Other vendors see robotic-packaging systems installed for the sake of quick response to market conditions. "As product life cycles shrink, automation must be redeployed quickly," says Adept Technology's Campbell. "The programmable nature of roboticpackaging automation is a clear advantage. In addition, most and automated assembly lines handle multiple products or product configurations. Promotional contents, private labeling, and point-of-sale packaging all contribute to a need for flexible robotic lines."

Finally, robotic-packaging systems are going in when speed of implementation is important. "Systems that have been properly specified, accurately engineered, and well tested offline can often be up and running within one week or less," says Goodman. "The degree of system integration with conveyors and other equipment can dictate start-up time.
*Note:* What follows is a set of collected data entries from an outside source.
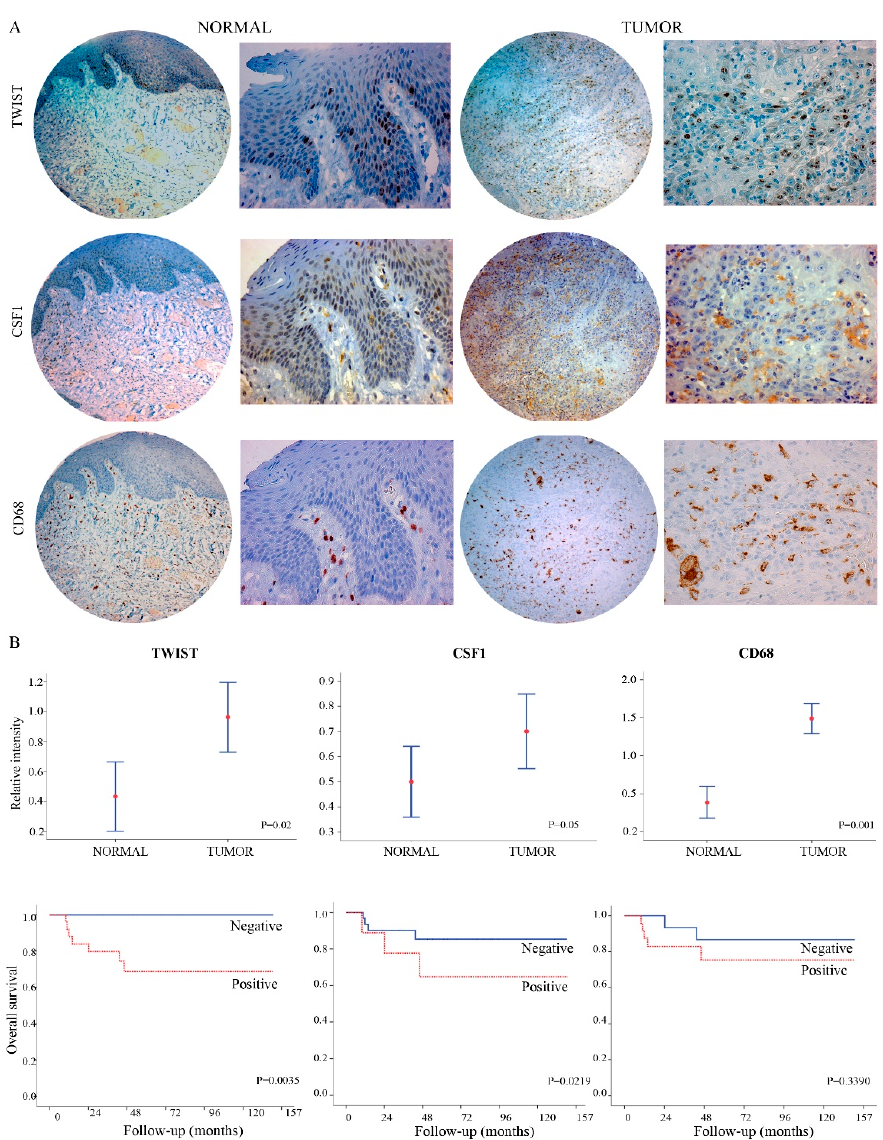
Figure 2. TWIST1 and CSF1 can predict oral cancer progression to metastasis and poor outcomes. ( A ) Immunohistochemistry images of TWIST1, CSF1 and CD68 proteins expression in normal (left side) and oral cancer samples (right side). A negative or weak staining was observed in morphologically normal tissues while a strong nuclear staining (for TWIST1) and cytoplasmic staining (for CSF1 and CD68) was detected in OSCC samples. Magnification of 50× (circle in the left) followed by enlarged area of the image with 200× (square in the right). ( B ) TWIST1, CSF1 and CD68 proteins were differ- entially expressed in non-metastatic and metastatic OSCC patients as well as in non-cancer tissues. Confidence intervals (CI: 95%) show relative percentage and IHC intensity value. Y-axis represents numerical values corresponding to the per- centage and intensity of expression. The bottom graphs represent the Kaplan-Meier overall survival analysis showing a significant positive correlation involving survival rate for TWIST1 and CSF1 expression (log-rank test, p = 0.0035, p = 0.0219, respectively) but not CD68 (log-rank test, p = 0.3390). 2.3. TWIST1 Regulates CSF1 Expression in OSCC Cells A panel of oral cancer human cell lines (SCC9, SCC25, and OSCC1.2/RBT3) where TWIST1 is overexpressed or knockdown, as well as normal immortalized oral epithelial cells (NOE) established from human tongue, were investigated as a preclinical model. NOE cells undergo EMT upon stimulation by TGF β (Figure 3A). In comparison to the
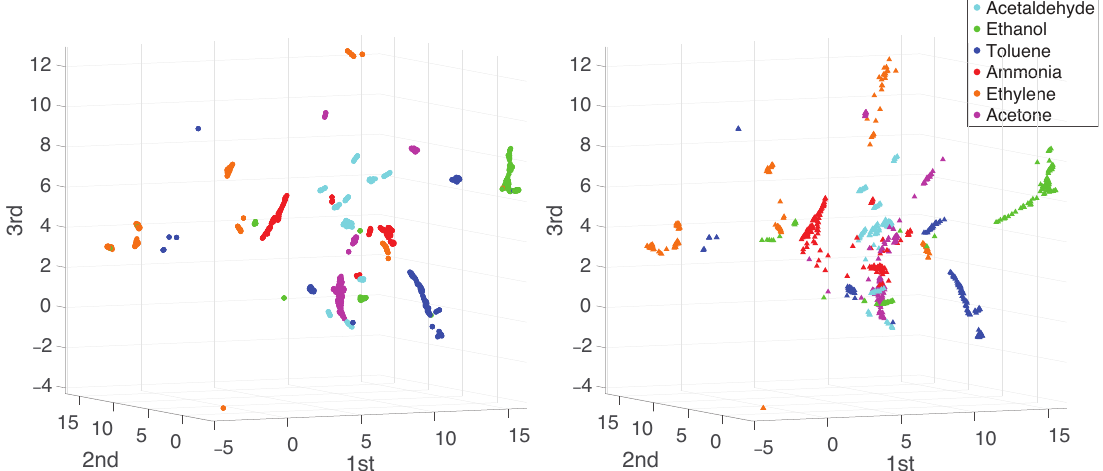
Figure 14. Scatter plot of the first three UMAP features of the data in dataset #1 (the training set is shown on the left and the test set is shown on the right ). The six different analytes are shown in different colors.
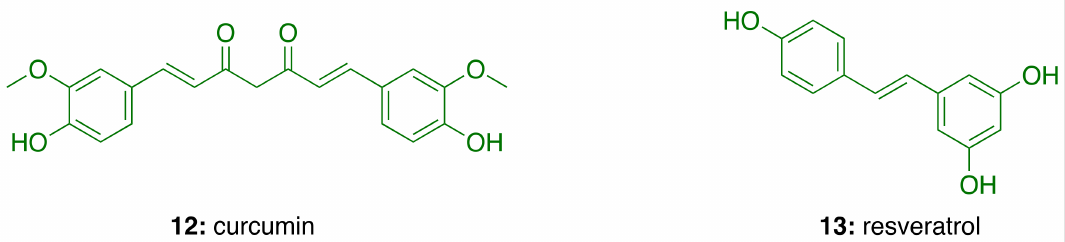
Figure 3. Structures of anti-Alzheimer’s natural products.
Once they are running, the machines work 24/7 98% of the time or better when well maintained. Still, I have to remind customers once in awhile that machines occasionally fail and require maintenance."

Nobody knows the troubles I've seen
Integrators who set up robotic systems say they repeatedly see many of the same mistakes made by firms specifying packaging automation. One of the biggest problems: Giving systems integrators a process or part flow scheme that isn't complete. This often happens when aspects of the production process exist as tribal knowledge and are not documented. The result is a lot of wheel spinning before implementers noodle out the truth. (One other observation is that ISO 9000 companies tend not to have such difficulties.)

Though it may seem an obvious mistake, some manufacturers fail to give integrators a system specification at all. These firms also tend to have unrealistic expectations of installation time and budgeting for automation requirements.

The proscription for avoiding such difficulties, say integrators, is to stay involved during the design process. Also important is to find an integrator that's done applications resembling the one at hand. Some integrators, for example, have expertise in specific kinds of cartoning lines.